Heterogeneous Slurm jobs¶
The scripts in this package are well-suited for an environment where the Spark cluster manager, driver, and user application run on a shared node with a limited number of CPUs, and the workers run on exclusive nodes with uniform resources. Refer to this diagram to see an illustration of the Spark cluster components.
This can be achieved with Slurm heterogeneous jobs.
Here is one possible configuration:
Spark driver memory = 10 GB
Spark master memory + overhead for OS and Slurm = 20 GB
CPUs for Spark master, driver, user application, and overhead for OS and Slurm = 4
Allocate one compute node from the shared partition and then four from the regular partition.
Note
The shared partition must be first and must have only one compute node.
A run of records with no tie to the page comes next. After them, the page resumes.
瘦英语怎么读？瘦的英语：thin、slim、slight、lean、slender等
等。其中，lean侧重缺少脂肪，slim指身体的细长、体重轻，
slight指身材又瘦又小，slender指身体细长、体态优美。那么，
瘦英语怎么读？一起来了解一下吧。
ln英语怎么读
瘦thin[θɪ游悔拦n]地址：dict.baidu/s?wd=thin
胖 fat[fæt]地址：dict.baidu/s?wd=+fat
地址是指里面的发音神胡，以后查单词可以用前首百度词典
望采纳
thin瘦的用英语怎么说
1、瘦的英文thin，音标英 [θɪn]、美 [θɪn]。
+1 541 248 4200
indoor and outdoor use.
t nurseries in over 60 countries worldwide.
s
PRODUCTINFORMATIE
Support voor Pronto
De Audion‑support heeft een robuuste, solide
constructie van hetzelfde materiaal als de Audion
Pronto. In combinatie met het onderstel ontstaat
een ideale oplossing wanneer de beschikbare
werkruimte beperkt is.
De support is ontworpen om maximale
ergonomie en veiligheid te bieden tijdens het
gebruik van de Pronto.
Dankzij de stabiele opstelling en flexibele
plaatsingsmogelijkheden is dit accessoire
That is where your application will run.
Interactive job¶
$ salloc --account=<your-account> -t 01:00:00 -n4 --mem=30G --partition=shared : \
-N2 --partition=debug --mem=240G
Batch job¶
Here is the format of sbatch script:
#!/bin/bash
#SBATCH --account=<my-account>
#SBATCH --job-name=my-job
#SBATCH --time=4:00:00
#SBATCH --output=output_%j.o
#SBATCH --error=output_%j.e
#SBATCH --partition=shared
#SBATCH --nodes=1
#SBATCH --mem=30G
#SBATCH --ntasks=4
#SBATCH hetjob
#SBATCH --nodes=2
#SBATCH --mem=240G
You will need to adjust the CPU and memory parameters based on what you will pass to
sparkctl configure
.
Then proceed with the rest of the instructions.